Deutschland und Europa sind weder auf die konkrete Eindämmung des Putinregimes noch auf die strategische Diskussion über Russland und Osteuropa nach Putin genügend vorbereitet. Sigmar Gabriels Amtszeit war eine Verlängerung des ostpolitischen Dornröschenschlafs. Die Kanzlerin selbst agiert auf diesem Feld nicht, sie reagiert nur. Ihr Desinteresse eröffnet jedoch Handlungsräume für das Auswärtige Amt unter neuer Führung. Denn eins ist im Frühjahr 2018 klar: die Zeit des Krisenmanagements („Minsk“) ist endgültig vorbei, nun gilt es zu handeln und Strategien für die Zukunft zu entwerfen.

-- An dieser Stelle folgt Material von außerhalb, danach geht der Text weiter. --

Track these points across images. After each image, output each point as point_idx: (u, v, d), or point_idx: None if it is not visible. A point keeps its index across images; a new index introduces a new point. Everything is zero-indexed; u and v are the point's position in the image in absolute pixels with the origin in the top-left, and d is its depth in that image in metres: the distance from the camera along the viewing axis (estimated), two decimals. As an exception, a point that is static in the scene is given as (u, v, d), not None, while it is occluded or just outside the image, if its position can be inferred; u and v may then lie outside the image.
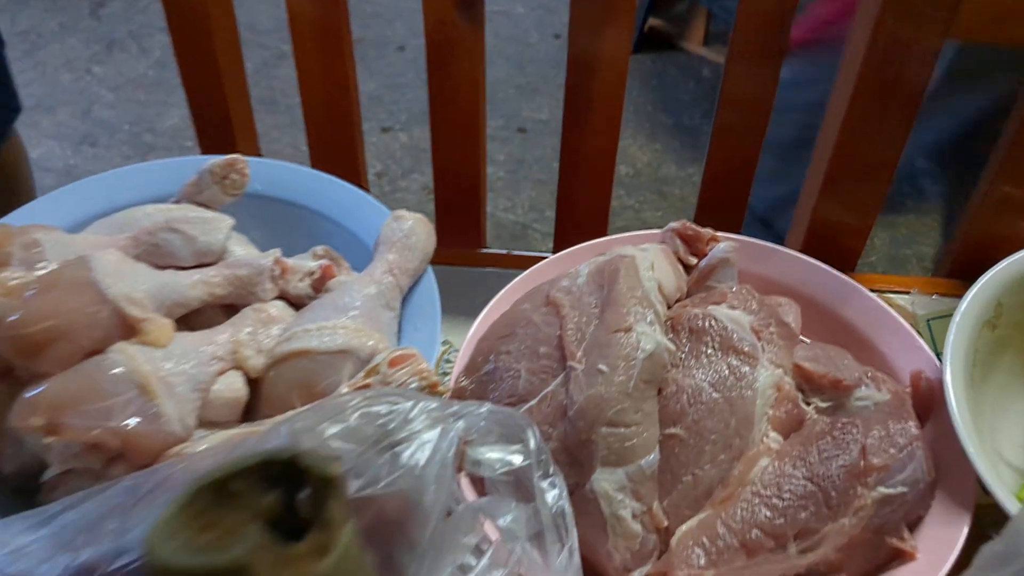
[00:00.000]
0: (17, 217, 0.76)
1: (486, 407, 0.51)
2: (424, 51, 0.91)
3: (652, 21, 2.89)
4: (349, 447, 0.49)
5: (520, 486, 0.53)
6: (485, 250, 1.00)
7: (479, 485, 0.59)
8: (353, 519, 0.29)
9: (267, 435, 0.50)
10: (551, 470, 0.52)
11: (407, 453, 0.48)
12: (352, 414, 0.50)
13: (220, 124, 0.99)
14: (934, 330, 0.83)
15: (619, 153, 0.93)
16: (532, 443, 0.52)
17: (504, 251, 0.96)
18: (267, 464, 0.29)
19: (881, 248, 2.14)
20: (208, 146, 1.01)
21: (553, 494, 0.51)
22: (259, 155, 0.96)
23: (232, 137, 1.00)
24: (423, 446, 0.49)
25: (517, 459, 0.52)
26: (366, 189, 0.91)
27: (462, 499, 0.54)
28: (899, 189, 2.18)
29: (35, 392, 0.59)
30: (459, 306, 0.78)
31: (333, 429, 0.49)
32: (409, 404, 0.50)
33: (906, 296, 0.87)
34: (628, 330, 0.62)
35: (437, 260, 0.93)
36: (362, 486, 0.47)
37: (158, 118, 2.59)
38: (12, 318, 0.60)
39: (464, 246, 1.02)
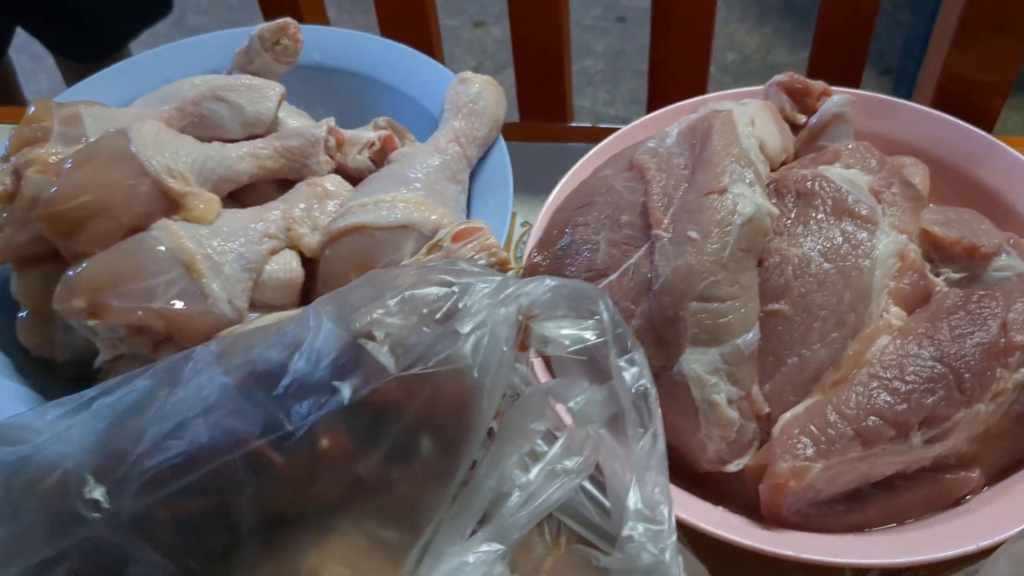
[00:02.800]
0: (68, 96, 0.72)
1: (550, 280, 0.45)
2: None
3: None
4: (398, 322, 0.43)
5: (595, 366, 0.46)
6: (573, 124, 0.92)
7: (553, 368, 0.53)
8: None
9: (296, 318, 0.44)
10: (629, 345, 0.45)
11: (462, 330, 0.42)
12: (395, 296, 0.44)
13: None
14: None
15: (726, 38, 0.83)
16: (605, 316, 0.45)
17: (588, 124, 0.87)
18: None
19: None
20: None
21: (632, 372, 0.44)
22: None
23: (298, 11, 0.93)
24: (479, 322, 0.43)
25: (590, 334, 0.45)
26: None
27: (533, 382, 0.48)
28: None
29: (75, 272, 0.55)
30: (543, 183, 0.68)
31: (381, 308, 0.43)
32: (464, 280, 0.44)
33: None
34: (723, 191, 0.54)
35: (519, 136, 0.85)
36: (410, 363, 0.41)
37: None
38: (48, 194, 0.56)
39: (548, 120, 0.94)
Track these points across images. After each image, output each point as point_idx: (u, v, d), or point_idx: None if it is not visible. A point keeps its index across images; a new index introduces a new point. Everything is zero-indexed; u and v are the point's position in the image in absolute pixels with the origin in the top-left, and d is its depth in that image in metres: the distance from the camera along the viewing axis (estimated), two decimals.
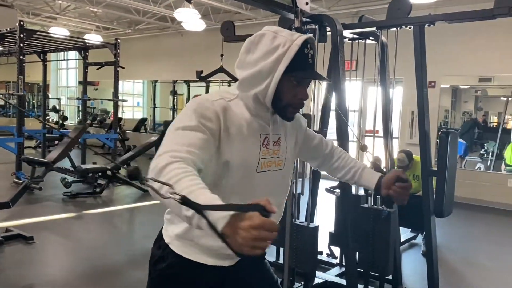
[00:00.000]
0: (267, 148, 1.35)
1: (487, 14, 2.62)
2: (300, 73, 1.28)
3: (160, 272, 1.41)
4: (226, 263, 1.42)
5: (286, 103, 1.30)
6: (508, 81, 7.80)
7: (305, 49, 1.26)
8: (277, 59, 1.24)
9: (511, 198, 6.87)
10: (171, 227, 1.41)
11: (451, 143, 2.78)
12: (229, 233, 0.94)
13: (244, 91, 1.31)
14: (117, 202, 6.50)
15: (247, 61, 1.30)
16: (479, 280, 3.95)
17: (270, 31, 1.28)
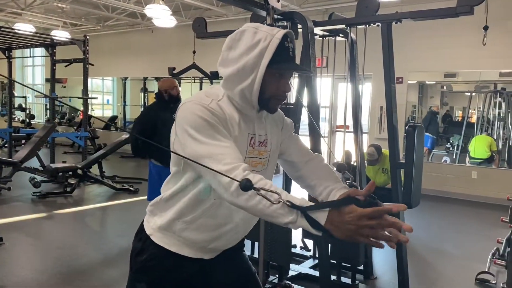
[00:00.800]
0: (253, 148, 1.37)
1: (450, 12, 2.73)
2: (283, 65, 1.30)
3: (141, 264, 1.43)
4: (207, 256, 1.44)
5: (270, 95, 1.33)
6: (472, 77, 8.09)
7: (286, 42, 1.30)
8: (259, 53, 1.27)
9: (475, 189, 7.15)
10: (154, 219, 1.43)
11: (418, 137, 2.88)
12: (332, 228, 1.07)
13: (230, 89, 1.33)
14: (88, 201, 6.40)
15: (229, 58, 1.31)
16: (446, 267, 4.12)
17: (250, 27, 1.31)
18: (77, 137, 8.32)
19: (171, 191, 1.39)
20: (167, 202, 1.40)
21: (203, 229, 1.38)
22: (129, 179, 7.59)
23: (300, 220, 1.10)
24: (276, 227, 3.27)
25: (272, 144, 1.45)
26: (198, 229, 1.37)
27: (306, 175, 1.51)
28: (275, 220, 1.11)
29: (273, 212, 1.10)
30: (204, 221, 1.36)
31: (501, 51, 6.76)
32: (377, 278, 3.75)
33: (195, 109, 1.25)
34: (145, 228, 1.45)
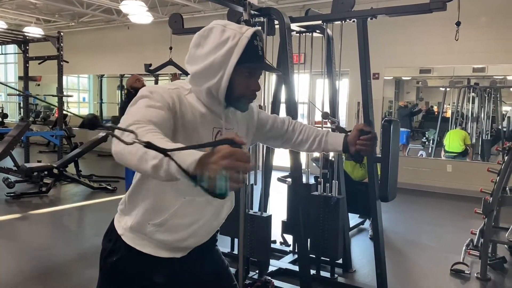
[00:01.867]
0: None
1: (424, 8, 2.77)
2: (252, 64, 1.29)
3: (111, 265, 1.40)
4: (179, 255, 1.43)
5: (239, 94, 1.31)
6: (446, 72, 8.26)
7: (255, 41, 1.28)
8: (228, 51, 1.25)
9: (450, 182, 7.31)
10: (125, 218, 1.40)
11: (394, 131, 2.91)
12: (201, 173, 0.90)
13: (197, 86, 1.31)
14: (65, 201, 6.29)
15: (197, 55, 1.30)
16: (422, 259, 4.20)
17: (219, 24, 1.29)
18: (52, 136, 8.15)
19: (135, 190, 1.37)
20: (133, 202, 1.37)
21: (175, 230, 1.36)
22: (107, 177, 7.48)
23: (166, 162, 0.94)
24: (255, 224, 3.28)
25: (242, 134, 1.46)
26: (169, 230, 1.35)
27: (293, 139, 1.62)
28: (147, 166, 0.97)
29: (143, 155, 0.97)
30: (174, 222, 1.34)
31: (473, 47, 6.92)
32: (355, 271, 3.80)
33: (148, 87, 1.25)
34: (116, 228, 1.42)
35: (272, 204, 3.96)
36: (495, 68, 7.67)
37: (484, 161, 7.88)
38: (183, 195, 1.32)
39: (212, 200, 1.38)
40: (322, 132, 1.60)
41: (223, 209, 1.47)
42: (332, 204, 3.31)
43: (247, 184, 3.28)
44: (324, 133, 1.60)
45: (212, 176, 0.87)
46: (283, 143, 1.65)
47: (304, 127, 1.63)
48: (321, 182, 3.50)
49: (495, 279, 3.69)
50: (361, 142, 1.48)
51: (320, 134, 1.60)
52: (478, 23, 6.84)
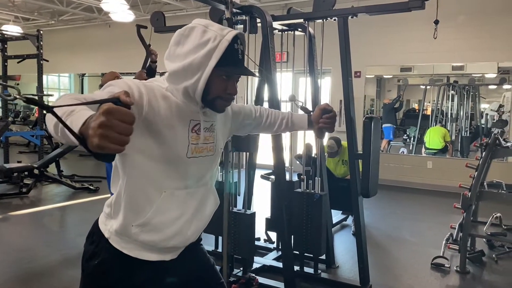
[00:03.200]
0: (197, 134, 1.35)
1: (403, 7, 2.83)
2: (231, 68, 1.29)
3: (94, 268, 1.37)
4: (168, 257, 1.42)
5: (215, 96, 1.31)
6: (426, 70, 8.39)
7: (235, 44, 1.28)
8: (207, 53, 1.24)
9: (430, 179, 7.44)
10: (111, 222, 1.37)
11: (374, 128, 2.97)
12: (86, 132, 0.85)
13: (174, 84, 1.31)
14: (46, 201, 6.20)
15: (176, 54, 1.29)
16: (403, 253, 4.28)
17: (200, 24, 1.28)
18: (32, 135, 8.02)
19: (117, 192, 1.35)
20: (116, 204, 1.35)
21: (159, 228, 1.34)
22: (89, 177, 7.41)
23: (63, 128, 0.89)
24: (239, 221, 3.29)
25: (220, 128, 1.47)
26: (154, 229, 1.33)
27: (261, 121, 1.73)
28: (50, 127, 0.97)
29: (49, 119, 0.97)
30: (158, 219, 1.33)
31: (452, 45, 7.05)
32: (338, 266, 3.85)
33: (116, 80, 1.25)
34: (102, 230, 1.39)
35: (255, 202, 3.98)
36: (473, 66, 7.83)
37: (463, 157, 8.04)
38: (162, 189, 1.32)
39: (193, 194, 1.39)
40: (287, 114, 1.75)
41: (207, 204, 1.46)
42: (315, 201, 3.35)
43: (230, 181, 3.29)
44: (289, 115, 1.75)
45: (90, 133, 0.82)
46: (253, 128, 1.74)
47: (270, 111, 1.75)
48: (304, 179, 3.53)
49: (474, 272, 3.78)
50: (323, 120, 1.59)
51: (286, 117, 1.75)
52: (457, 22, 6.97)
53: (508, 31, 6.76)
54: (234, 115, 1.60)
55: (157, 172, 1.31)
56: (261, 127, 1.74)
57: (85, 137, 0.85)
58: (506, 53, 6.87)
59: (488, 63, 7.47)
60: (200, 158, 1.38)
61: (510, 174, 6.00)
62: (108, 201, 1.41)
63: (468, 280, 3.66)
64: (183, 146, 1.32)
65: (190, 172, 1.36)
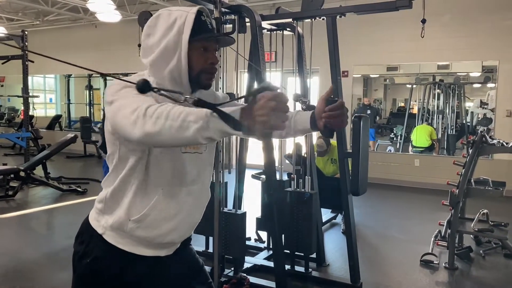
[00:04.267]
0: None
1: (391, 6, 2.86)
2: (204, 35, 1.30)
3: (86, 267, 1.37)
4: (163, 253, 1.42)
5: (199, 70, 1.31)
6: (412, 70, 8.47)
7: (202, 16, 1.31)
8: (178, 31, 1.27)
9: (418, 176, 7.52)
10: (105, 217, 1.37)
11: (363, 127, 2.98)
12: (249, 120, 0.98)
13: (158, 73, 1.31)
14: (33, 204, 6.11)
15: (150, 45, 1.31)
16: (393, 251, 4.32)
17: (164, 10, 1.32)
18: (18, 138, 7.91)
19: (113, 187, 1.35)
20: (113, 199, 1.35)
21: (155, 225, 1.34)
22: (76, 179, 7.33)
23: (213, 121, 1.01)
24: (230, 221, 3.29)
25: None
26: (150, 225, 1.34)
27: None
28: (189, 132, 1.01)
29: (183, 123, 1.01)
30: (154, 216, 1.33)
31: (438, 45, 7.13)
32: (329, 265, 3.87)
33: (115, 83, 1.24)
34: (94, 227, 1.38)
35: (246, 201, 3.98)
36: (458, 65, 7.93)
37: (449, 155, 8.14)
38: (160, 186, 1.32)
39: (189, 191, 1.39)
40: (292, 113, 1.40)
41: (202, 198, 1.47)
42: (306, 200, 3.36)
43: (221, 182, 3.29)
44: (293, 114, 1.41)
45: (263, 119, 0.95)
46: None
47: None
48: (294, 178, 3.54)
49: (462, 268, 3.83)
50: (327, 114, 1.27)
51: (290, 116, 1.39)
52: (442, 21, 7.06)
53: (492, 30, 6.86)
54: None
55: (154, 169, 1.31)
56: None
57: (247, 125, 0.98)
58: (490, 52, 6.98)
59: (472, 62, 7.57)
60: (196, 154, 1.38)
61: (496, 171, 6.09)
62: (100, 197, 1.40)
63: (457, 276, 3.71)
64: None
65: (186, 169, 1.36)
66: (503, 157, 6.35)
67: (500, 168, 6.56)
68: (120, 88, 1.21)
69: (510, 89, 6.87)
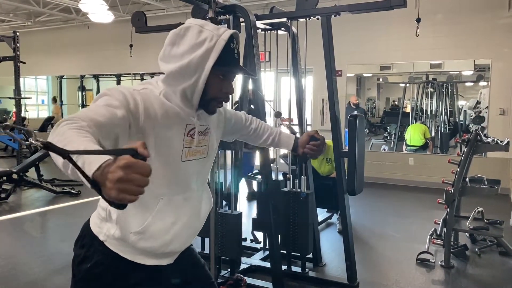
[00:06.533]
0: (192, 138, 1.35)
1: (385, 5, 2.85)
2: (228, 68, 1.29)
3: (86, 272, 1.35)
4: (165, 262, 1.41)
5: (211, 97, 1.31)
6: (406, 68, 8.51)
7: (231, 44, 1.28)
8: (205, 53, 1.24)
9: (412, 175, 7.54)
10: (107, 225, 1.35)
11: (359, 126, 2.99)
12: (100, 180, 0.84)
13: (172, 86, 1.29)
14: (26, 206, 6.06)
15: (172, 54, 1.27)
16: (389, 249, 4.32)
17: (195, 24, 1.27)
18: (10, 140, 7.84)
19: None
20: (113, 214, 1.32)
21: (157, 235, 1.33)
22: (70, 181, 7.26)
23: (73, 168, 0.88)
24: (226, 222, 3.28)
25: (214, 132, 1.46)
26: (152, 236, 1.33)
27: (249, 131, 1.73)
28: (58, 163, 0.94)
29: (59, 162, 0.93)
30: (156, 227, 1.32)
31: (431, 44, 7.15)
32: (325, 264, 3.86)
33: (113, 88, 1.22)
34: (95, 233, 1.36)
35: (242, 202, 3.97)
36: (451, 64, 7.98)
37: (443, 153, 8.17)
38: (159, 196, 1.30)
39: (188, 198, 1.37)
40: (275, 130, 1.76)
41: (202, 207, 1.46)
42: (302, 200, 3.35)
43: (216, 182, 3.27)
44: (278, 132, 1.76)
45: (108, 186, 0.82)
46: (241, 136, 1.74)
47: (260, 123, 1.75)
48: (290, 178, 3.53)
49: (458, 266, 3.84)
50: (310, 147, 1.62)
51: (274, 133, 1.75)
52: (435, 20, 7.09)
53: (484, 29, 6.90)
54: (227, 119, 1.60)
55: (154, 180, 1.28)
56: (248, 136, 1.75)
57: (100, 183, 0.85)
58: (482, 51, 7.02)
59: (465, 61, 7.62)
60: (194, 161, 1.38)
61: (490, 169, 6.13)
62: (104, 204, 1.37)
63: (453, 274, 3.71)
64: (178, 150, 1.32)
65: (185, 176, 1.36)
66: (497, 155, 6.38)
67: (494, 166, 6.60)
68: (105, 92, 1.21)
69: (503, 87, 6.91)
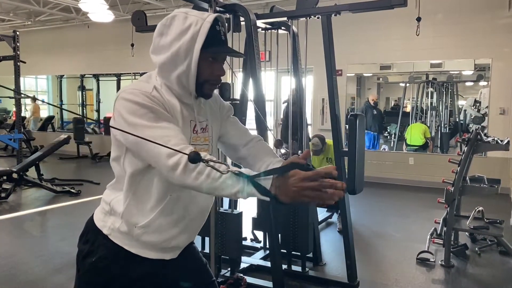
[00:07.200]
0: (197, 134, 1.37)
1: (386, 4, 2.85)
2: (216, 49, 1.31)
3: (91, 266, 1.37)
4: (168, 257, 1.42)
5: (203, 80, 1.32)
6: (406, 68, 8.50)
7: (217, 26, 1.30)
8: (191, 38, 1.26)
9: (412, 174, 7.54)
10: (111, 218, 1.37)
11: (359, 125, 2.99)
12: (278, 192, 1.09)
13: (166, 76, 1.32)
14: (26, 206, 6.05)
15: (161, 45, 1.30)
16: (389, 249, 4.32)
17: (180, 12, 1.31)
18: (10, 139, 7.84)
19: (120, 192, 1.34)
20: (120, 204, 1.34)
21: (162, 230, 1.35)
22: (70, 181, 7.28)
23: (247, 188, 1.11)
24: (226, 221, 3.27)
25: (213, 129, 1.47)
26: (157, 230, 1.34)
27: (246, 155, 1.52)
28: (224, 192, 1.13)
29: (221, 184, 1.11)
30: (161, 221, 1.34)
31: (431, 43, 7.15)
32: (325, 264, 3.86)
33: (133, 96, 1.23)
34: (99, 227, 1.38)
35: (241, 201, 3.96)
36: (451, 64, 7.97)
37: (443, 153, 8.18)
38: (168, 192, 1.32)
39: (196, 195, 1.38)
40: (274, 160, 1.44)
41: (205, 204, 1.47)
42: None
43: None
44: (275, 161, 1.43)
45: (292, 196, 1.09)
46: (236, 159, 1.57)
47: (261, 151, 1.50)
48: None
49: (458, 266, 3.84)
50: None
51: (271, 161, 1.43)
52: (435, 20, 7.09)
53: (484, 28, 6.90)
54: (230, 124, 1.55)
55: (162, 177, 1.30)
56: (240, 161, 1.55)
57: (278, 196, 1.10)
58: (482, 50, 7.02)
59: (465, 61, 7.61)
60: None
61: (490, 169, 6.12)
62: (108, 199, 1.39)
63: (453, 273, 3.71)
64: None
65: None
66: (497, 154, 6.39)
67: (494, 166, 6.60)
68: (138, 107, 1.21)
69: (503, 87, 6.91)
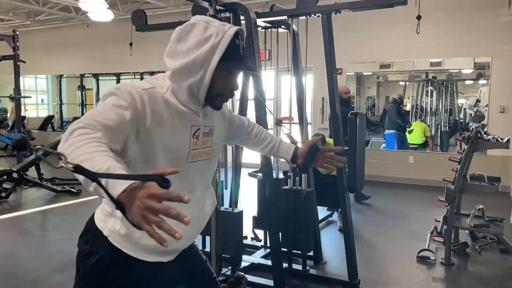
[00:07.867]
0: (197, 139, 1.36)
1: (385, 3, 2.85)
2: (233, 64, 1.30)
3: (90, 266, 1.36)
4: (166, 259, 1.42)
5: (216, 93, 1.32)
6: (405, 67, 8.50)
7: (236, 40, 1.29)
8: (210, 49, 1.25)
9: (412, 173, 7.54)
10: (112, 220, 1.36)
11: (360, 123, 2.99)
12: (126, 202, 0.92)
13: (178, 82, 1.30)
14: (27, 205, 6.06)
15: (178, 51, 1.28)
16: (389, 247, 4.32)
17: (201, 20, 1.28)
18: (10, 139, 7.83)
19: None
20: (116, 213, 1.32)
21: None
22: (70, 180, 7.26)
23: (94, 187, 0.96)
24: (227, 220, 3.28)
25: (218, 133, 1.47)
26: None
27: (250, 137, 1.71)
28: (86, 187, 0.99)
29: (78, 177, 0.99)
30: None
31: (430, 42, 7.15)
32: (326, 262, 3.87)
33: (119, 84, 1.24)
34: (99, 228, 1.37)
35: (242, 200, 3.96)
36: (451, 62, 7.98)
37: (443, 151, 8.18)
38: None
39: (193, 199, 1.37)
40: (275, 139, 1.73)
41: (206, 206, 1.47)
42: (303, 197, 3.35)
43: (217, 181, 3.28)
44: (278, 141, 1.73)
45: (134, 212, 0.90)
46: (241, 141, 1.74)
47: (261, 130, 1.74)
48: (290, 176, 3.53)
49: (459, 264, 3.84)
50: (326, 162, 1.72)
51: (274, 141, 1.72)
52: (435, 18, 7.09)
53: (483, 26, 6.90)
54: (231, 122, 1.62)
55: None
56: (248, 142, 1.74)
57: (125, 205, 0.92)
58: (482, 49, 7.01)
59: (465, 59, 7.61)
60: (199, 163, 1.39)
61: (490, 167, 6.12)
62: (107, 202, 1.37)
63: (454, 271, 3.72)
64: (184, 152, 1.33)
65: (190, 176, 1.37)
66: (497, 152, 6.39)
67: (494, 164, 6.60)
68: (113, 91, 1.22)
69: (503, 85, 6.91)
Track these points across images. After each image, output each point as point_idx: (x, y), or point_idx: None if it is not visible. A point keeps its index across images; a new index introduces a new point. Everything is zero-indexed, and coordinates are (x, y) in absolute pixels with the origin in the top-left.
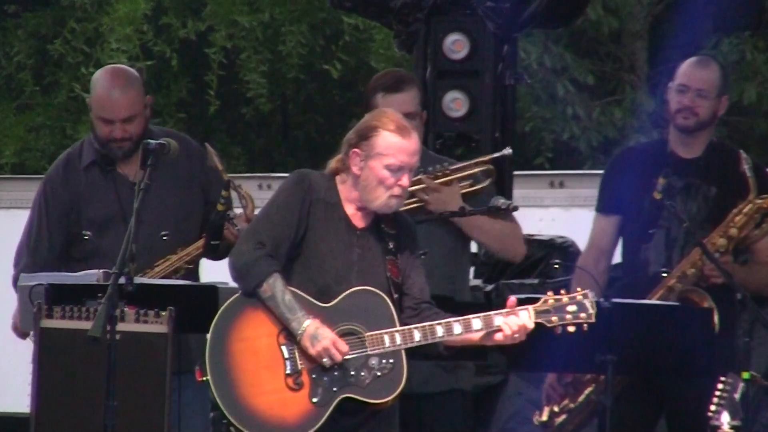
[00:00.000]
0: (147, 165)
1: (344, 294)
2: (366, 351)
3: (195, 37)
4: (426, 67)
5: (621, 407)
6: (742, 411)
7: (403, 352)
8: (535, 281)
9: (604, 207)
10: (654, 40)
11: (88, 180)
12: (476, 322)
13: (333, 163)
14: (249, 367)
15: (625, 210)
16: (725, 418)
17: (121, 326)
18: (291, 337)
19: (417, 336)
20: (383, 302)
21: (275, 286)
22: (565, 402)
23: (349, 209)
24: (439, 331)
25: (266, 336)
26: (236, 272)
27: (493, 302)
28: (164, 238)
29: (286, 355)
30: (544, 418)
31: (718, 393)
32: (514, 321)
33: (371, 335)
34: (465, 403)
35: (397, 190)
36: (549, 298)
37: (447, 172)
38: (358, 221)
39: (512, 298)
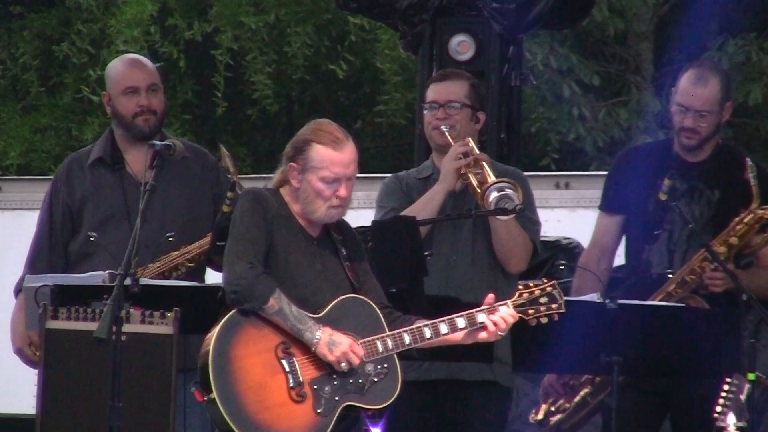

Es wäre ein kluger Schachzug von Heiko Maas, gemeinsam mit Frankreich ostpolitische Leitlinien zu entwerfen. Wenn Paris und Berlin gegenüber Moskau mit einer Stimme sprächen, könnten sie einiges erreichen. Ein gemeinsames Magnitsky-Gesetz, ein weitgehender Boykott der WM und das Ende von „NordStream2“ wären mutige Schritte zur Eindämmung des russischen Einflusses, von denen Europa profitieren würde. Es liegt in unserer Hand, Zeichen zu setzen und unsere Sicherheit zu erhöhen. Zugleich dürfen wir nicht die Möglichkeit versäumen, uns auf ein Post-Putin-Russland vorzubereiten. Es könnte schneller kommen als das Wahlergebnis vom Sonntag suggeriert. Bereits heute gilt es, Angebote zu formulieren und Konzepte für die Zukunft zu entwickeln. Denn nach Putin wird es Chancen für Dialog und Verständigung geben. Bis dahin sind Entschlossenheit und Durchhaltevermögen notwendig.